Maison Osenat : vente d’un vase chinois estimé à 2000 euros

La Maison de vente aux enchères Osenat à Fontainebleau (Seine-et-Marne) a vendu, le 1er octobre 2022, un vase chinois pour plus de 9 millions d’euros. Il a été adjugé près de 9 000 fois le prix auquel il avait été estimé.


Ce vase chinois, qui mesure 54 cm de hauteur et 40 cm de diamètre, a été vendu 9,121 M€ lors d’une vente à l’hôtel d’Albe, à Fontainebleau

Les ventes aux enchères peuvent parfois être le théâtre d’événements particulièrement incroyables et réserver de belles surprises. La Maison Osenat en a été le témoin privilégié lors de la vente d’un vase chinois, estimé dans un premier temps entre 1.500 et 2.000 euros, et vendu… plus de 9 millions d’euros.

Une vente exceptionnelle et inattendue, même si Cédric Laborde, le directeur d’objets d’art de la Maison Osenat se doutait que quelque chose se tramait au moment de la présentation du catalogue au public. En effet, le vase a attisé beaucoup d’intérêt et de convoitise, surtout de la part des Chinois qui se sont déplacés en nombre pour le voir.

Les experts, chargés de l’estimation de ce vase, avaient daté cet objet du XXe siècle, sans plus de particularité et surtout sans se douter qu’il valait une fortune. Lors de la vente, plusieurs enrichisseurs se sont manifestés pour acquérir cette œuvre datant probablement du XVIIIe siècle, suscitant passions et tensions. Après une bataille acharnée, à la fois au téléphone et dans la salle, le vase a été cédé à un acheteur chinois.

“Les Chinois sont passionnés par leur histoire et sont fiers de reprendre leur patrimoine. Je pense que ce vase n’est pas destiné à être caché des regards, mais exposé dans un musée”, souligne Cédric Laborde.

Ce grand vase chinois Tianqiuping, en porcelaine et émaux polychromes -style bleu et blanc- à panse globulaire, représentant des dragons et des nuages, a été cédé à 7,7 millions d’euros, auxquels il aura fallu rajouter les frais, scellant la transaction à 9,121 millions d’euros.

La propriétaire, une femme vivant dans un territoire d’Outre-mer français, avait hérité “du vase de sa mère. Elle l’avait elle-même hérité de sa mère, une grande collectionneuse d’art parisienne, au siècle dernier”, a précisé Cédric Laborde, qui a expliqué que la vendeuse avait été “abasourdie” par la nouvelle.

=== TRAVAIL À FAIRE ===
**a)** Reproduisez à l'identique, dans l'article sur le vase chinois, tout ce qui va de « Une vente exceptionnelle » jusqu'à « pour le voir. ».
**b)** Répondez à ces questions sur l'article consacré au vase chinois :
(i) À quelle date la Maison Osenat a-t-elle vendu le vase ?
(ii) De quel siècle les experts chargés de l'estimation avaient-ils daté le vase ?
(iii) Quelle est la hauteur du vase ?
Les entrées ne sont d'aucune utilité pour ce travail.

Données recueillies
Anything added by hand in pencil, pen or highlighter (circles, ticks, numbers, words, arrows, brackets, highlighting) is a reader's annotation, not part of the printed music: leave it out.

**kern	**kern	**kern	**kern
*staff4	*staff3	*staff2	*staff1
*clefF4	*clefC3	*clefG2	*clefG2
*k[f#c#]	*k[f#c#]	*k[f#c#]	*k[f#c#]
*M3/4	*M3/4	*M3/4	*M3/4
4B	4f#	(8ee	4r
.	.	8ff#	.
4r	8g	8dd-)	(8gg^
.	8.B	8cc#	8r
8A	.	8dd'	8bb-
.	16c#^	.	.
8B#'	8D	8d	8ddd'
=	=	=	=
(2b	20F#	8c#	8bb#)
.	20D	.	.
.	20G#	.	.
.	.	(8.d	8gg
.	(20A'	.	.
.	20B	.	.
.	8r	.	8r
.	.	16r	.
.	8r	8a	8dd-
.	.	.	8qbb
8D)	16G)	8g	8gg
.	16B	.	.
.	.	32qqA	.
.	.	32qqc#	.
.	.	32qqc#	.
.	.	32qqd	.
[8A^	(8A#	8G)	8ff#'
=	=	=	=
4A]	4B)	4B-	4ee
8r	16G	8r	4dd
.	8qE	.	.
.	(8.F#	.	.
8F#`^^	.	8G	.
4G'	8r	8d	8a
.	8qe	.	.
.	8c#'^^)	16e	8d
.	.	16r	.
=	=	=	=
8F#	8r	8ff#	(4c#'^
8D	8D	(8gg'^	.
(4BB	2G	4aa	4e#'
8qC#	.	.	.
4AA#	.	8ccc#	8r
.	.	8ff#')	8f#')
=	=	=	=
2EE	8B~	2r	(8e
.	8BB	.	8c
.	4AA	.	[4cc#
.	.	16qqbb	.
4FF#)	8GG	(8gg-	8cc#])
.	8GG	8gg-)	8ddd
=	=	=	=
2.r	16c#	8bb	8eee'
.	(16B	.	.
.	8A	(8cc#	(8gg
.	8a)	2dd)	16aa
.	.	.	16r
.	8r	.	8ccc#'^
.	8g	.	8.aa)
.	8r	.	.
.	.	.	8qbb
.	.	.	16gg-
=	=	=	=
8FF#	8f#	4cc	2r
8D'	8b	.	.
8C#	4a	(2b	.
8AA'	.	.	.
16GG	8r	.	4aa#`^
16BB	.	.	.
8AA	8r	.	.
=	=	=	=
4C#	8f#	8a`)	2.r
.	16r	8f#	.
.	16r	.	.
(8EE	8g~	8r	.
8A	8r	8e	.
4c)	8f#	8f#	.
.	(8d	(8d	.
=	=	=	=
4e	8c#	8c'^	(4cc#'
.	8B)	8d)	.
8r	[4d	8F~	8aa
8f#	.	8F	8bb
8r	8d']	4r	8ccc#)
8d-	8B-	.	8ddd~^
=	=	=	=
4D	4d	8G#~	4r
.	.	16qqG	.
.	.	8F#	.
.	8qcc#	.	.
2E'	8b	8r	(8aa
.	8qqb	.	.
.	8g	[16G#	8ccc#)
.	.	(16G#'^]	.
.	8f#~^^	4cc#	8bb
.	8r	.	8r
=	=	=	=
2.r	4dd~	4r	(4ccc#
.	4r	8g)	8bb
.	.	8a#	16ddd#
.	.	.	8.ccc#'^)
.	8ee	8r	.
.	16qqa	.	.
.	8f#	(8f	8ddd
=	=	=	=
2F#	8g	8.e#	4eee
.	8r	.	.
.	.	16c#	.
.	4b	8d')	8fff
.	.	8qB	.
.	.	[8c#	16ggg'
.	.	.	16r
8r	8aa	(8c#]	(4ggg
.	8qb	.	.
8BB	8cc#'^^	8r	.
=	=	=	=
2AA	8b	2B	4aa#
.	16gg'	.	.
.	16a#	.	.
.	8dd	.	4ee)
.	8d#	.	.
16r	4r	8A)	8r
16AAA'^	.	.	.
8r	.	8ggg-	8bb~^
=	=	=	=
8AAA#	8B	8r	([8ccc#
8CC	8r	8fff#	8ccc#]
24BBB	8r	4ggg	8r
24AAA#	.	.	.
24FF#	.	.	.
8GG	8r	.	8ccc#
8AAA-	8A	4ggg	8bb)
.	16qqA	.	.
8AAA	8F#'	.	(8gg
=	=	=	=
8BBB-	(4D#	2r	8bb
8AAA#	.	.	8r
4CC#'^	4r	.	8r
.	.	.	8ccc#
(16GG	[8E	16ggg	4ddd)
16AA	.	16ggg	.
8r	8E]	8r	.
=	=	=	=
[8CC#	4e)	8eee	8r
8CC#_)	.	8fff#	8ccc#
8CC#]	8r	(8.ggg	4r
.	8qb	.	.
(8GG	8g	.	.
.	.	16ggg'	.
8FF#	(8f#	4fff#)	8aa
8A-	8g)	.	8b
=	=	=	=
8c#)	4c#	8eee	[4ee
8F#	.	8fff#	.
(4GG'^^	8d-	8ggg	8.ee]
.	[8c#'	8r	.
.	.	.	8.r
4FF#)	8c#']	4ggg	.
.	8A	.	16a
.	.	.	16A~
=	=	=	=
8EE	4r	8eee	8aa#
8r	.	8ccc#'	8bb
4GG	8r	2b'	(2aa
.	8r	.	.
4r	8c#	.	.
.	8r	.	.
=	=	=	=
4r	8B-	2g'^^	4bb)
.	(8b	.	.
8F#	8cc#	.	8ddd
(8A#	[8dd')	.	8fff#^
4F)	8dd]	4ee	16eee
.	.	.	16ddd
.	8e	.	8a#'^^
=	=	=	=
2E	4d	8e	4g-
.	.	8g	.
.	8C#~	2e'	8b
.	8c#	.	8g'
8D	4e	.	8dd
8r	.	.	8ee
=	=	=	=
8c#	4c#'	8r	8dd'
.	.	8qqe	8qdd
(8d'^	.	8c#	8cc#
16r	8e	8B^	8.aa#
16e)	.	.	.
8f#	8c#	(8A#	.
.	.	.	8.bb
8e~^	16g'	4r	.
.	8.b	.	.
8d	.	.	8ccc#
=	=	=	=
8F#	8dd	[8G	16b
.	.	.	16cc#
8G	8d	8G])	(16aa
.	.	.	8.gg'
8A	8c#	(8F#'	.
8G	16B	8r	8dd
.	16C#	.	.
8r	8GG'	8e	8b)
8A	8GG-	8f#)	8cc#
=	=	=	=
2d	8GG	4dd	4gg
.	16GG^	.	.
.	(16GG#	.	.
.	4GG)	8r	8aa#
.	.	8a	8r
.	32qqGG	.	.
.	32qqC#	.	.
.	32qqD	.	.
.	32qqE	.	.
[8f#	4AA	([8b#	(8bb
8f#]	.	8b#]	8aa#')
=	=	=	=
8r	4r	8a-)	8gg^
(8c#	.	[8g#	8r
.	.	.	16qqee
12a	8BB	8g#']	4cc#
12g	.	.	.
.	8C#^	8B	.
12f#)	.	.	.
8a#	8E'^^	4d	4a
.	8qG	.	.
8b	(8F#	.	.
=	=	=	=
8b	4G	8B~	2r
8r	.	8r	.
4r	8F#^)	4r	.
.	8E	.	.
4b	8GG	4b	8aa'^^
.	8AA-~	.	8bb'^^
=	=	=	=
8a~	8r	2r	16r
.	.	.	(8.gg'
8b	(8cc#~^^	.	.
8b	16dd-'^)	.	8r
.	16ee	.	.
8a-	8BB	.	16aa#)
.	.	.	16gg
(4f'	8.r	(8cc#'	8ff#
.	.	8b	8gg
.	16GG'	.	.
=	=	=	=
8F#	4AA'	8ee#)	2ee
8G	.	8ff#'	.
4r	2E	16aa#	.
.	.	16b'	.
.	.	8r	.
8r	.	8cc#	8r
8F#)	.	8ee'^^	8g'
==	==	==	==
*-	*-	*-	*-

=== RÉPONSES PAR POINT ===
**a)**
Une vente exceptionnelle et inattendue, même si Cédric Laborde, le directeur d’objets d’art de la Maison Osenat se doutait que quelque chose se tramait au moment de la présentation du catalogue au public. En effet, le vase a attisé beaucoup d’intérêt et de convoitise, surtout de la part des Chinois qui se sont déplacés en nombre pour le voir.

**b)**
(i) Le 1er octobre 2022.
(ii) Du XXe siècle.
(iii) 54 cm.